● GIVEN PASSAGE
--
Many thanks to Tom Walker and the program committee for inviting me to be with you today. I understand that you’ve also heard recently, or will hear shortly, from my North Country colleague Joe Kennedy and from the new chancellor of Syracuse University . How you will manage to survive so much contact with university presidents is a puzzle. You must be very strong people, indeed!

I want to use my time today to talk about some myths of higher education in New York State , and especially some myths associated with private higher education. I suspect you’ll be surprised by some of what I’m going to say, and that is a good thing.

But first let me say that my university—St. Lawrence University—is thriving right now. We have record and near-record numbers of applications for admission; the percentage of accepted applicants who choose to enroll is high compared to our peers; the quality of our incoming students has been increasing every year, and this year is no exception; the percentage of our students who are American students of color has never been higher, a consequence of our strong commitment to increasing the diversity of St. Lawrence students; over 40% of our students study abroad in one of our 14 programs, including in our Kenya Program, the oldest continuously operating American college program in Africa; a successful $130 million fund raising campaign has supported our endowment and helped us do almost $100 million in new construction and renovation since I arrived 8 years ago; our students and their families are happier than they’ve been for a long time with the quality of the academic and student development experiences we provide. We’ve invested aggressively in people, programs and facilities in order to get better faster than our competitors in all of the ways that matter most for the education of our students, and it is paying off.
--
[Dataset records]
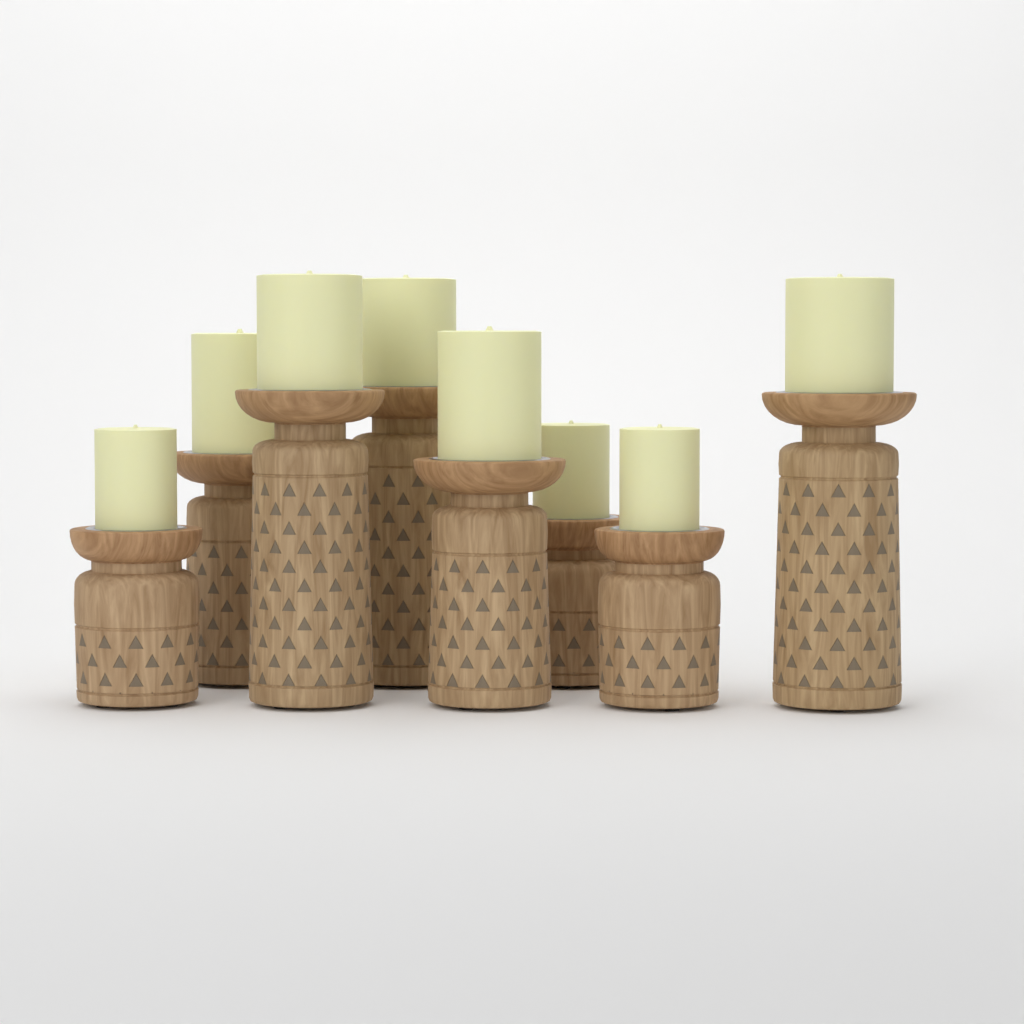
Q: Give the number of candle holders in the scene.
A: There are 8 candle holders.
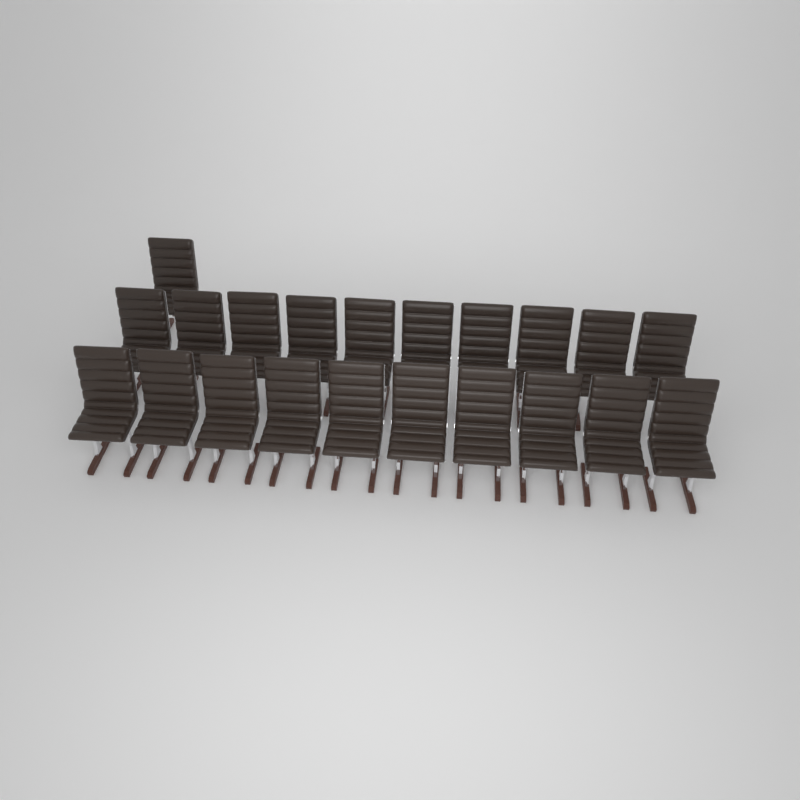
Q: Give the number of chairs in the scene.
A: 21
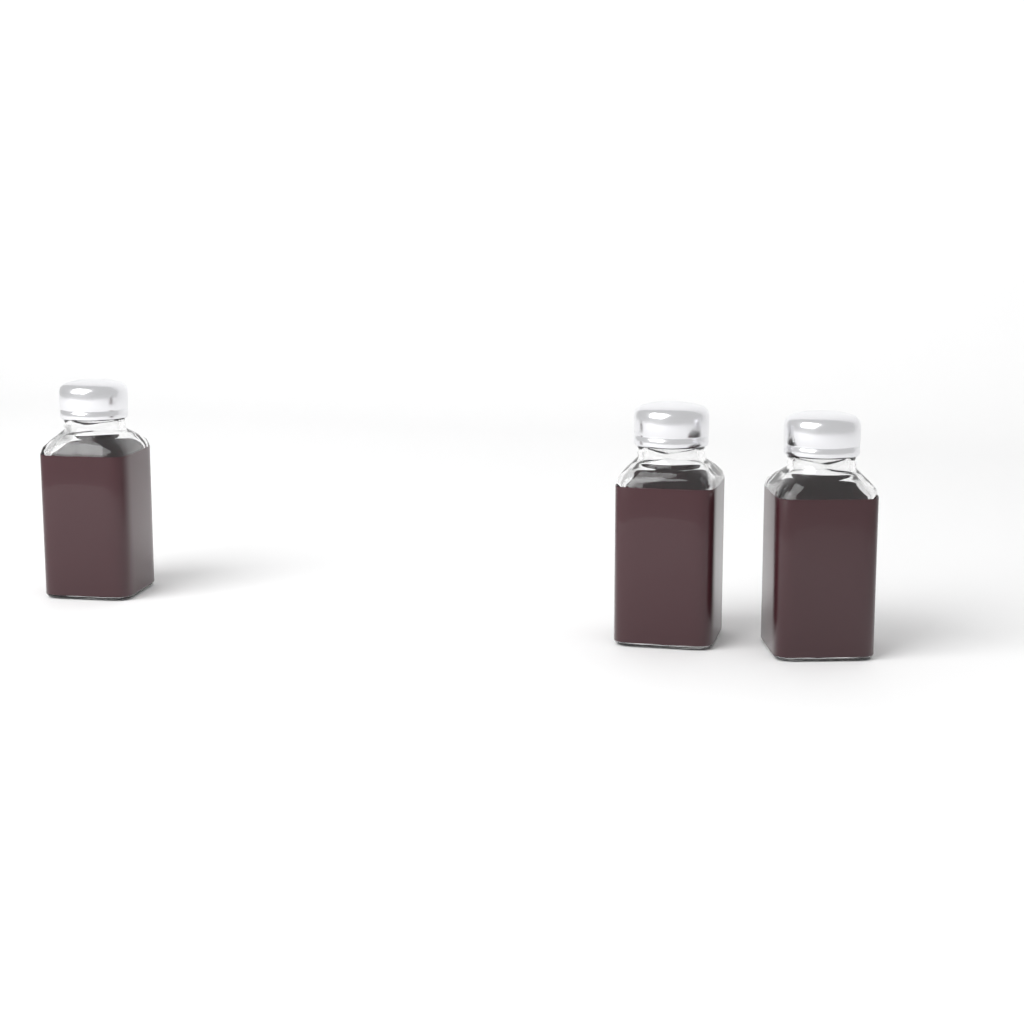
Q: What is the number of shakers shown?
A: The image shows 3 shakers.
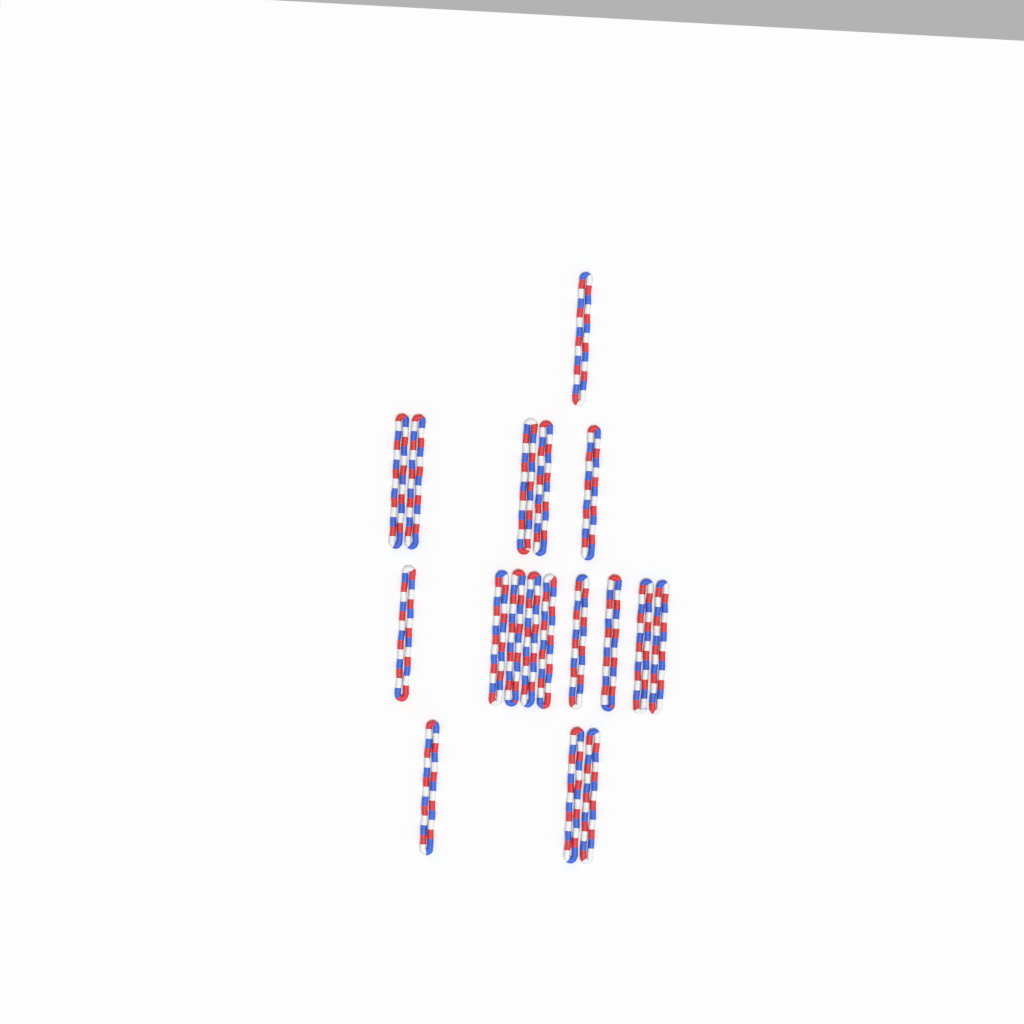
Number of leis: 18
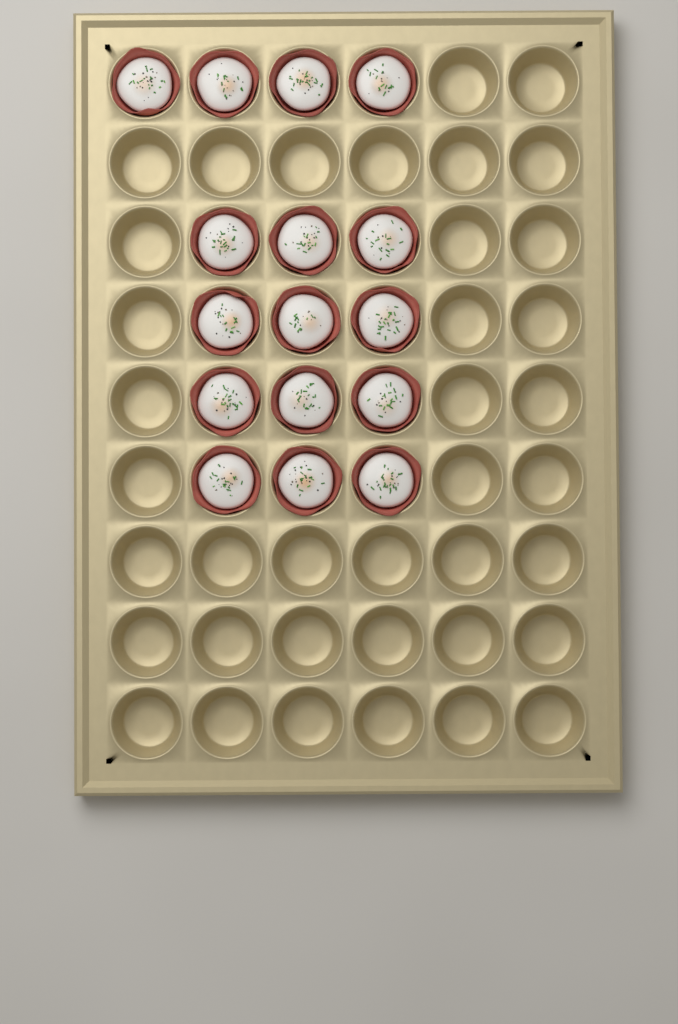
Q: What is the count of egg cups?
--
● CHALLENGES
1: Repeat word for word the part of the speech that opens with the words containing "Many thanks to" and closes with "a good thing.".
2: Reproduce every one of the records above precisely, leaving the pictures out of your answer.

● ANSWERS FOR THE TASKS
1:
Many thanks to Tom Walker and the program committee for inviting me to be with you today. I understand that you’ve also heard recently, or will hear shortly, from my North Country colleague Joe Kennedy and from the new chancellor of Syracuse University . How you will manage to survive so much contact with university presidents is a puzzle. You must be very strong people, indeed!

I want to use my time today to talk about some myths of higher education in New York State , and especially some myths associated with private higher education. I suspect you’ll be surprised by some of what I’m going to say, and that is a good thing.

2:
Q: Give the number of candle holders in the scene.
A: There are 8 candle holders.
Q: Give the number of chairs in the scene.
A: 21
Q: What is the number of shakers shown?
A: The image shows 3 shakers.
Number of leis: 18
Q: What is the count of egg cups?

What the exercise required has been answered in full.